Exercise: Give every line from the entries that contains "being".

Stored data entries
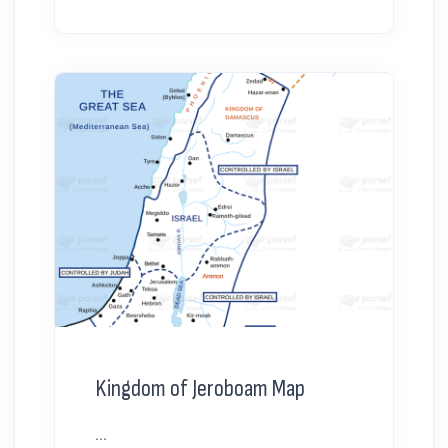
Kingdom of Jeroboam Map
...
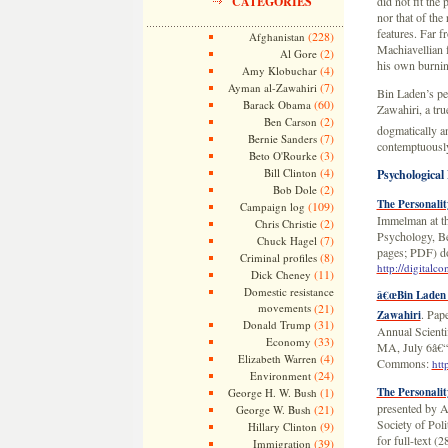
CATEGORIES
did not fit the
nor that of the
features. Far f
(228)
Afghanistan
Machiavellian 
(2)
Al Gore
his own burnin
(4)
Amy Klobuchar
(7)
Ayman al-Zawahiri
Bin Laden’s per
(60)
Barack Obama
Zawahiri, a tru
(2)
Ben Carson
dogmatically a
(7)
Bernie Sanders
contemptuously,
(3)
Beto O'Rourke
(4)
Bill Clinton
Psychological 
(2)
Bob Dole
The Personalit
(109)
Campaign log
Immelman at the
(2)
Chris Christie
Psychology, Be
(7)
Chuck Hagel
pages; PDF) d
(8)
Criminal profiles
http://digital
(11)
Dick Cheney
Domestic resistance
â€œBin Laden â
movements
(21)
. Pap
Zawahiri
(31)
Donald Trump
Annual Scientif
(33)
Economy
MA, July 6â€“9
(4)
Elizabeth Warren
Commons:
htt
(24)
Environment
(1)
The Personali
George H. W. Bush
presented by A
(21)
George W. Bush
Society of Pol
(9)
Hillary Clinton
for full-text 
(39)
Immigration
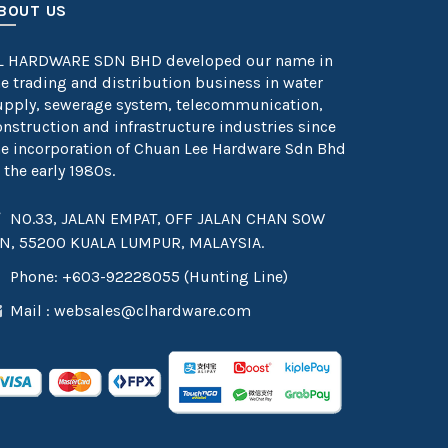
BOUT US
L HARDWARE SDN BHD developed our name in
he trading and distribution business in water
upply, sewerage system, telecommunication,
onstruction and infrastructure industries since
he incorporation of Chuan Lee Hardware Sdn Bhd
 the early 1980s.
NO.33, JALAN EMPAT, OFF JALAN CHAN SOW
IN, 55200 KUALA LUMPUR, MALAYSIA.
Phone: +603-92228055 (Hunting Line)
Mail :
websales@clhardware.com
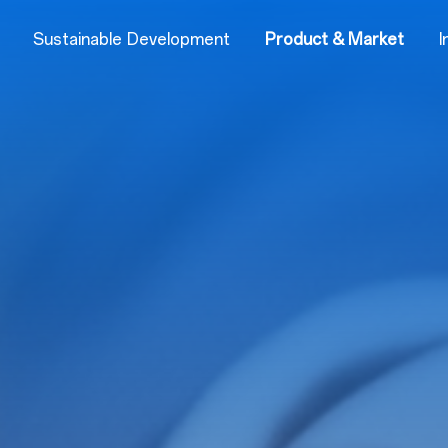
Sustainable Development
Product & Market
I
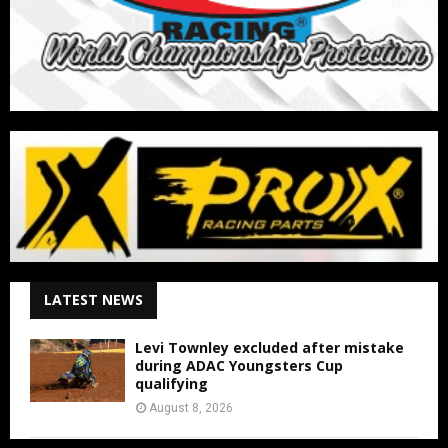
LATEST NEWS
Levi Townley excluded after mistake
during ADAC Youngsters Cup
qualifying
August 8, 2026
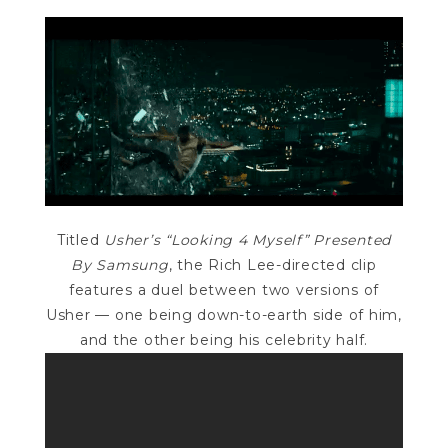
Titled
Usher’s “Looking 4 Myself” Presented
By Samsung
, the Rich Lee-directed clip
features a duel between two versions of
Usher — one being down-to-earth side of him,
and the other being his celebrity half.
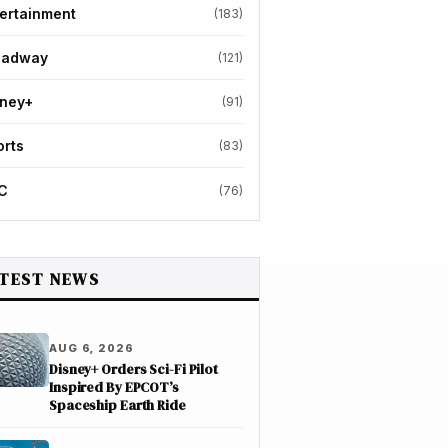
ertainment
(183)
oadway
(121)
sney+
(91)
orts
(83)
C
(76)
TEST NEWS
AUG 6, 2026
Disney+ Orders Sci-Fi Pilot
Inspired By EPCOT’s
Spaceship Earth Ride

Answer:
Usher — one being down-to-earth side of him,
and the other being his celebrity half.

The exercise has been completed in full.